The three of them got along well this summer, had animated, interesting conversations about anime, movies, books, philosophical questions, and even discussed ancient history, with Bobby impressing us all with how much he remembers and remembers correctly about ancient Egyptian history, making me feel satisfied that all those years working with him truly did leave a mark. They also talked about their futures, with Bobby telling Lil to be ready for when he was in a wheelchair and wouldn't be able to do litter or walk the dogs. Her rejoinder--they'd have only one animal--a house-trained dog.

The summer is coming to an end with me coming out of my depression (admitting I needed to increase my antidepressant and then doing so made a huge difference in how my body felt), tucking that chronic sorrow away, and looking forward to what the fall will bring.
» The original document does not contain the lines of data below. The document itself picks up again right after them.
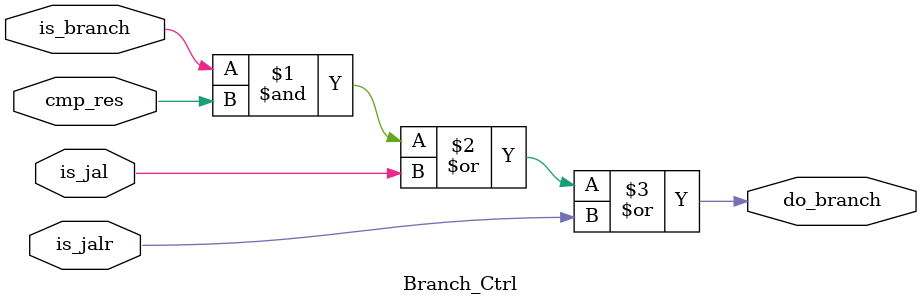
<source format=v>
`timescale 1ns / 1ps


module Branch_Ctrl(
    cmp_res,
    is_branch,
    is_jal,
    is_jalr, 
    do_branch
    );


    input cmp_res;
    input is_branch;
    input is_jal;
    input is_jalr;
    output do_branch;

    assign do_branch = (is_branch & cmp_res) | is_jal | is_jalr;

    
endmodule


</source>
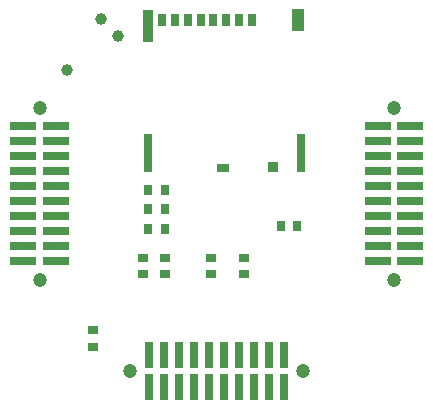
<source format=gbs>
G04 #@! TF.FileFunction,Soldermask,Bot*
%FSLAX46Y46*%
G04 Gerber Fmt 4.6, Leading zero omitted, Abs format (unit mm)*
G04 Created by KiCad (PCBNEW 4.0.2+e4-6225~38~ubuntu14.04.1-stable) date Sun 12 Jun 2016 21:16:07 BST*
%MOMM*%
G01*
G04 APERTURE LIST*
%ADD10C,0.100000*%
%ADD11R,0.700000X1.100000*%
%ADD12R,1.140000X1.830000*%
%ADD13R,0.860000X2.800000*%
%ADD14R,0.700000X3.330000*%
%ADD15R,0.900000X0.930000*%
%ADD16R,1.050000X0.780000*%
%ADD17R,2.220000X0.740000*%
%ADD18C,1.200000*%
%ADD19R,0.740000X2.220000*%
%ADD20C,1.000000*%
%ADD21R,0.750000X0.900000*%
%ADD22R,0.900000X0.750000*%
G04 APERTURE END LIST*
D10*
D11*
X103000000Y-85300000D03*
X101900000Y-85300000D03*
X100800000Y-85300000D03*
X99700000Y-85300000D03*
X98700000Y-85300000D03*
X97600000Y-85300000D03*
X96500000Y-85300000D03*
X95400000Y-85300000D03*
D12*
X106880000Y-85315000D03*
D13*
X94220000Y-85800000D03*
D14*
X94140000Y-96565000D03*
X107100000Y-96565000D03*
D15*
X104790000Y-97765000D03*
D16*
X100525000Y-97840000D03*
D17*
X83635000Y-94285000D03*
X86365000Y-94285000D03*
X83635000Y-95555000D03*
X86365000Y-95555000D03*
X83635000Y-96825000D03*
X86365000Y-96825000D03*
X83635000Y-98095000D03*
X86365000Y-98095000D03*
X83635000Y-99365000D03*
X86365000Y-99365000D03*
X83635000Y-100635000D03*
X86365000Y-100635000D03*
X83635000Y-101905000D03*
X86365000Y-101905000D03*
X83635000Y-103175000D03*
X86365000Y-103175000D03*
X83635000Y-104445000D03*
X86365000Y-104445000D03*
X83635000Y-105715000D03*
X86365000Y-105715000D03*
D18*
X85000000Y-107305000D03*
X85000000Y-92695000D03*
D17*
X113635000Y-94285000D03*
X116365000Y-94285000D03*
X113635000Y-95555000D03*
X116365000Y-95555000D03*
X113635000Y-96825000D03*
X116365000Y-96825000D03*
X113635000Y-98095000D03*
X116365000Y-98095000D03*
X113635000Y-99365000D03*
X116365000Y-99365000D03*
X113635000Y-100635000D03*
X116365000Y-100635000D03*
X113635000Y-101905000D03*
X116365000Y-101905000D03*
X113635000Y-103175000D03*
X116365000Y-103175000D03*
X113635000Y-104445000D03*
X116365000Y-104445000D03*
X113635000Y-105715000D03*
X116365000Y-105715000D03*
D18*
X115000000Y-107305000D03*
X115000000Y-92695000D03*
D19*
X94285000Y-116365000D03*
X94285000Y-113635000D03*
X95555000Y-116365000D03*
X95555000Y-113635000D03*
X96825000Y-116365000D03*
X96825000Y-113635000D03*
X98095000Y-116365000D03*
X98095000Y-113635000D03*
X99365000Y-116365000D03*
X99365000Y-113635000D03*
X100635000Y-116365000D03*
X100635000Y-113635000D03*
X101905000Y-116365000D03*
X101905000Y-113635000D03*
X103175000Y-116365000D03*
X103175000Y-113635000D03*
X104445000Y-116365000D03*
X104445000Y-113635000D03*
X105715000Y-116365000D03*
X105715000Y-113635000D03*
D18*
X107305000Y-115000000D03*
X92695000Y-115000000D03*
D20*
X87307484Y-89499587D03*
X91618007Y-86625905D03*
X90181166Y-85189064D03*
D21*
X94200000Y-99700000D03*
X95600000Y-99700000D03*
X94200000Y-101300000D03*
X95600000Y-101300000D03*
X94200000Y-103000000D03*
X95600000Y-103000000D03*
D22*
X89500000Y-111550000D03*
X89500000Y-112950000D03*
X99500000Y-105400000D03*
X99500000Y-106800000D03*
X95600000Y-105400000D03*
X95600000Y-106800000D03*
D21*
X105400000Y-102700000D03*
X106800000Y-102700000D03*
D22*
X93750000Y-105400000D03*
X93750000Y-106800000D03*
X102300000Y-105400000D03*
X102300000Y-106800000D03*
M02*

</source>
I suspect I may even have the energy to make my hair pink again finally, having remained red haired for several months now--which is totally not like me.


Maddy said...

I think there is a natural ebb and flow to life and the feelings we experience over time.

E Fischer said...

It took me a few years to realize that what my perspective of life has become is coming from depression. I would never have dreamt, nor admitted that I could suffer from depression, refused to recognize it. It took a few more years, until last Sunday as a matter of fact, and Kim, you know my story, to try any kind of treatment. But despite the hardships and absolute lack of ability that my son has, whenever I was in hospital with him i would look at the other children, objectively in a much better state, and think to myself, how could they do it? I could never deal with what they are going through. I think that actually helped me tremendously in creating a minimal context so that my perspective was not all consuming. Until recently when physically I became so affected by depression that I could barely function. The thought how this would affect my ability to help my son finally drove me to try some outside help, after fifteen years.

K Wombles said...


yes, I think so, too, and learning how to ride the wave of that ebb and flow is key. I wish it were easier.


I hope that the outside help does help you. Sending you big hugs and the hope for peace for you.